THE LEGEND OF HUZA
NAZIR SABIR
Nazir Sabir Urdu: نذیر صابر is a Pakistani mountaineer. He was born in Ramanji a small hamlet in Chiporsun, upper Hunza known as Gojal. He is the only Pakistani to have climbed Mount Everest and four of the five 8000m peaks in Pakistan, including the world’s second highest mountain K2 also known as Chogori in 1981, Gasherbrum II 8035m and Broad Peak 8050m in 1982, Gasherbrum I (Hidden Peak) 8068m in 1992 and he became the first from Pakistan to have climbed Everest on May 17, 2000 [1] as a team member on the Mountain Madness Everest Expedition led by Christine Boskoff from USA that also included the Everest famed Peter Habeler of Austria and eight Canadians.
Climbing carrier
Nazir started off his climbing career with a Japanese expedition to the 7284m Passu Peak in Hunza in 1974. In 1975 he was part of a German Expedition as a trainee that attempted Nanga Parbat (8125m) and only went to 6700m up the S W Ridge. On July 17, 1976 he made the first ascent of 6660m virgin Paiyu followed by Col. Manzoor Hussain and Major Bashir with the first Pakistani expedition organized by the Alpine Club of Pakistan.

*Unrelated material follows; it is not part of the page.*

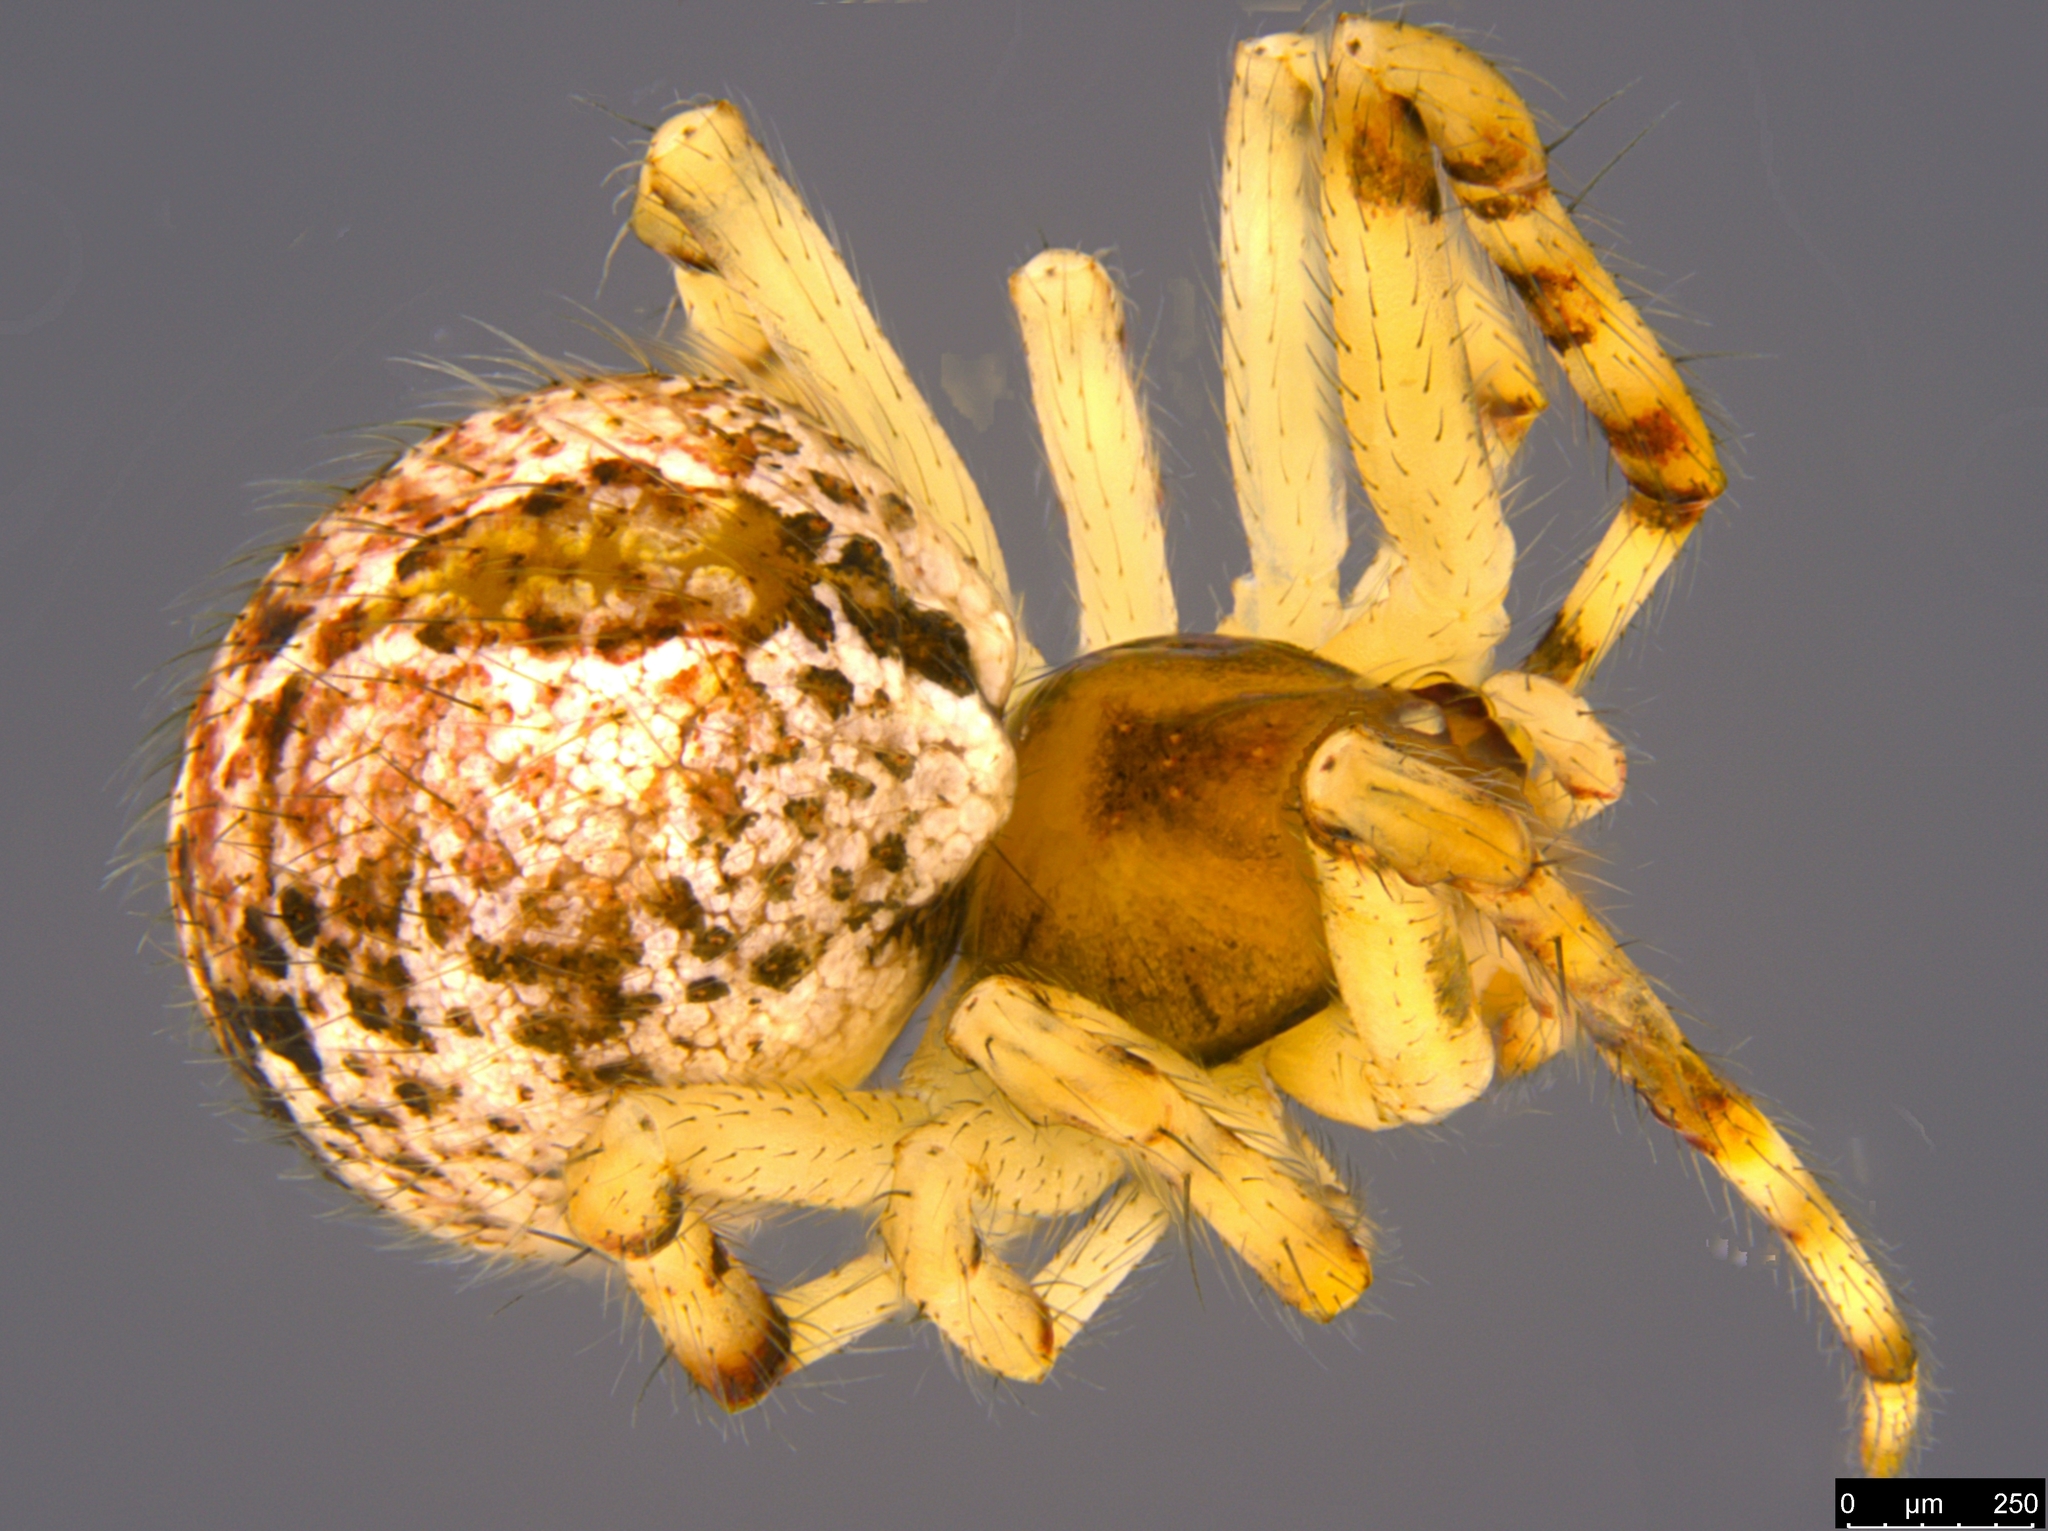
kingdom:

In 1977 Nazir Sabir joined the largest Japan/Pakistan joint expedition to K2, attempting the traditional South East Abruzzi Ridge. It was a huge expedition, using bottled Oxygen; this team had an army of 1500 porters and 52 members. However Nazir Sabir’s first assault team including four Japanese had to turn back due to snow storms from 8280m. Another attempt with the same team had to be abandoned again from 8150m when they had to come down searching for two missing colleagues who were found alive below C4 the next day. However they put seven members of the team on the summit making the second ascent of K2. Till then only two mountaineers of the 1954 successful Italian expedition had stepped on the K2 Summit.
Nazir Sabir was invited to climb K2 in 1981 by his friends by the Waseda University Expedition attempting the West and South West ridges rather than the usual Abruzzi ridge. The Duke of Abruzzi had, in 1909, surveyed K2 from all its sides. He felt that K2 could only be assailed from the South East Ridge, which was to be named Abruzzi Ridge.
In 1978 the famous British climber Sir Chris Bonington made his first attempt on this new route up the West Ridge. Nick Estcourt, a member of this team, was swept to his death by a slab avalanche on the way to Camp 2 while Doug Scott barely survived the avalanche.It involves a difficult grade on a mixed ground of snow and rock at higher elevations. Doug Scott who was a member of the 1978 expedition led another team strong teams of five top British climbers but the gave up at 7300 due to bad weather.
Nazir, followed by Eiho Otani, reached the summit of K2 on 7 August 1981. Nazir and his team from the Waseda University created history by successfully climbing K2's West/South West Ridge for the first time. A documentary film of the climb, "50 Day Struggle" shown all over Japan, made Nazir Sabir a household name there.
In 1982, Nazir Sabir along with Sher Khan and the famous Italian mountaineer Reinhold Messner climbed Gasherbrum II 8035m and Broad Peak 8047m. Both Gasherbrum II and Broad Peak were done in Alpine style in a period of just one week, the fastest ascent of two 8000m peaks at the time!
Everest Expeditions
Nazir Sabir first attempted Everest leading the first Pakistan Everest Expedition of ten plus a film team in 1997. Nazir had to abandon first summit attempt with his five colleagues due to strong blizzards blowing across the summit ridge from 8630m and again had to return from around 8500m on their two other summit attempts due to strong winds.
Nazir went back to Everest from Nepal side and on 17 May 2000, climbing in the company of his Nepalese Sherpa colleagues and a Canadian on a full moon night to avoid high winds he stepped on the highest summit at 0730 hours becoming the first from Pakistan to get to the roof of the world. After hoisting Pakistan flag atop Everest he paid tributes to his many dead friends on the higher ground of Everest including Scott Fischer, Rob Hall, Ube Akira, Kobayashi, Yasuo Kato, Futagami and many more who gave their lives in love of these eternal higher heavens. While waiting for Ben Webster of Canada and two other Sherpas he went on enjoying the most splendid moments of his life with his two Sherpa colleagues taking video shots of Ben and others climbing the last part of the summit ridge and the magical surroundings against the backdrop of the much blessed early morning sun approaching from behind 8462m Makalu, 5th highest mountain in the world.
He spoke to the base camp and sent the message of humbleness and happiness back home and to his closest friends who were watching his progress and counting steps up the last part of the mountain as he climbed through the clear night winds. He received hundreds of messages from across the country and the globe including that of Benazir Bhutto who was second to send in her congratulations from London where she lived at the time.